UI: «Se tuo fratello ti chiedesse di andare a Hebron a fare un giro, e tu gli rifiutassi il permesso senza neanche rispondergli, cosa penseresti di te?»
DP: «Che sono una stronza»
UI: «Difatti. E che meriteresti il suo affetto?»
DP: «…no»
UI: «Però tu sì. Tu, dannatamente, gli sconti tutto. Tu gli vuoi bene… anche se non lo merita».
DP: «Non dovrei..?»
UI: «No che non dovresti. Non dovresti trattare gli altri come animali»
DP: «Come animali?»
UI: «Sì, esattamente come animali. È la società a essere colpvole, non loro. Li espropri della responsabilità individuale, e tu – invece – fai la martire (shaeed, stessa parola dei Kamikaze)»
DP: «Io faccio solo quello che mi dice il mio cuore»
UI: «No. No. No. Tu fai quello che ti dice la tua testa, e sei di un’arroganza indicibile: decidi di metterti su un piano morale notevolmente superiore al loro e gli sconti cose che non sconteresti mai a te stessa. Se tu ti comportassi come loro ti riterresti una persone indecente, però visto che lo fanno loro, gli dài tutte le attenuanti. Lo vedi quanto sussiego c’è in questo atteggiamento?»
DP: «Io cerco di perdonarli»
UI: «Sì, ok, ma se tu lo facessi non ti perdoneresti mai. La cosa più altruista che puoi fare è dare agli altri le proprie responsabilità. Tu non sei migliore di loro. O se lo sei, non lo sei in partenza, devi dimostrarlo»
DP: «Migliore?

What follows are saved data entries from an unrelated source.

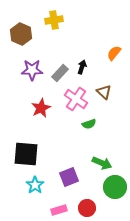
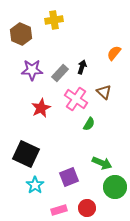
green semicircle: rotated 40 degrees counterclockwise
black square: rotated 20 degrees clockwise
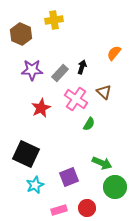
cyan star: rotated 12 degrees clockwise
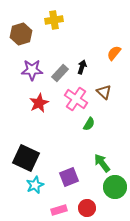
brown hexagon: rotated 20 degrees clockwise
red star: moved 2 px left, 5 px up
black square: moved 4 px down
green arrow: rotated 150 degrees counterclockwise
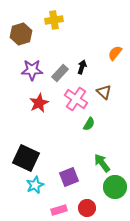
orange semicircle: moved 1 px right
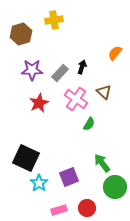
cyan star: moved 4 px right, 2 px up; rotated 12 degrees counterclockwise
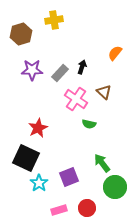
red star: moved 1 px left, 25 px down
green semicircle: rotated 72 degrees clockwise
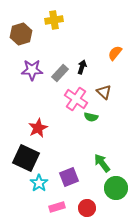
green semicircle: moved 2 px right, 7 px up
green circle: moved 1 px right, 1 px down
pink rectangle: moved 2 px left, 3 px up
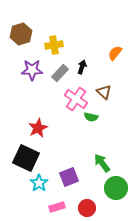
yellow cross: moved 25 px down
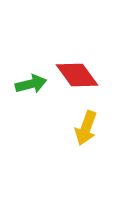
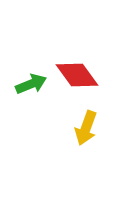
green arrow: rotated 8 degrees counterclockwise
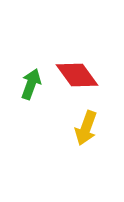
green arrow: rotated 48 degrees counterclockwise
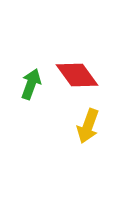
yellow arrow: moved 2 px right, 2 px up
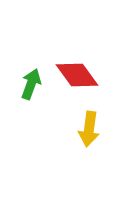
yellow arrow: moved 1 px right, 3 px down; rotated 12 degrees counterclockwise
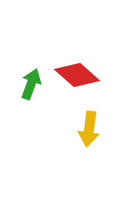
red diamond: rotated 12 degrees counterclockwise
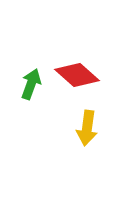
yellow arrow: moved 2 px left, 1 px up
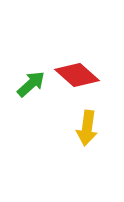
green arrow: rotated 28 degrees clockwise
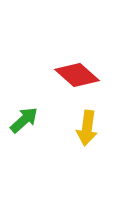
green arrow: moved 7 px left, 36 px down
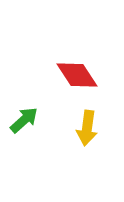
red diamond: rotated 15 degrees clockwise
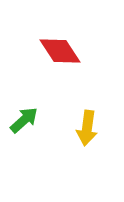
red diamond: moved 17 px left, 24 px up
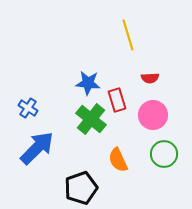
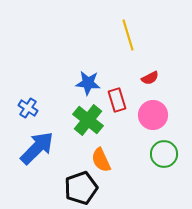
red semicircle: rotated 24 degrees counterclockwise
green cross: moved 3 px left, 1 px down
orange semicircle: moved 17 px left
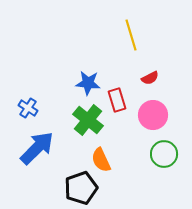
yellow line: moved 3 px right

Diversa, non c’è un migliore e peggiore»
UI: «Ah non c’è eh? Però quello che loro ti fanno, non lo accetteresti mai da te stessa. Ti sei imbevuta di questa idea tanto narcisista del martirio, e ti condirei meglio di tutti gli altri. Ma non è così: quello che tu meriti per i tuoi errori e per i tuoi successi, loro lo meritano per i loro.»
DP: «Capisco cosa dici. Lo sai, non pensavo che in Occidente ci fosse qualcuno che la pensa come te»

Io mi son chiesto come sia possibile che una donna palestinese pensi che in Occidente non ci sia qualcuno che la pensi così. È sconvolgente, perché se no in Occidente: la terra della libera volontà e della responsabilità individuale contro quella collettiva, se non lì dove? Come fa a pensare che no?
Ecco, mi son detto, e vi dico: Venite tutti in Palestina. Un’invasione.
Questa donna avrà parlato soltanto con multiculturalisti pensierodebolisti, etc, per cui tutte le culture sono uguali, e non c’è nulla da difendere. I diritti delle donne, l’intangibilità della persona eccetera.
Perché il problema è che viene in Palestina solo chi è acriticamente filopalestinese, e questo ingrossa il problema. Finiamo per dare quell’immagine terribile della libertà di pensiero. Invece bisogna mischiare le carte.

Venite in Palestina.

Fare buchi

Dice che la prima volta che una qualche specie di computer, diciamo elaboratore, fu usato per scopi bellici risale a un aggeggione in mezzo a una stanza del Cairo, dove alcune donne della brigata ebraica punzonavano delle carte: era il piano per l’invasione della Sicilia.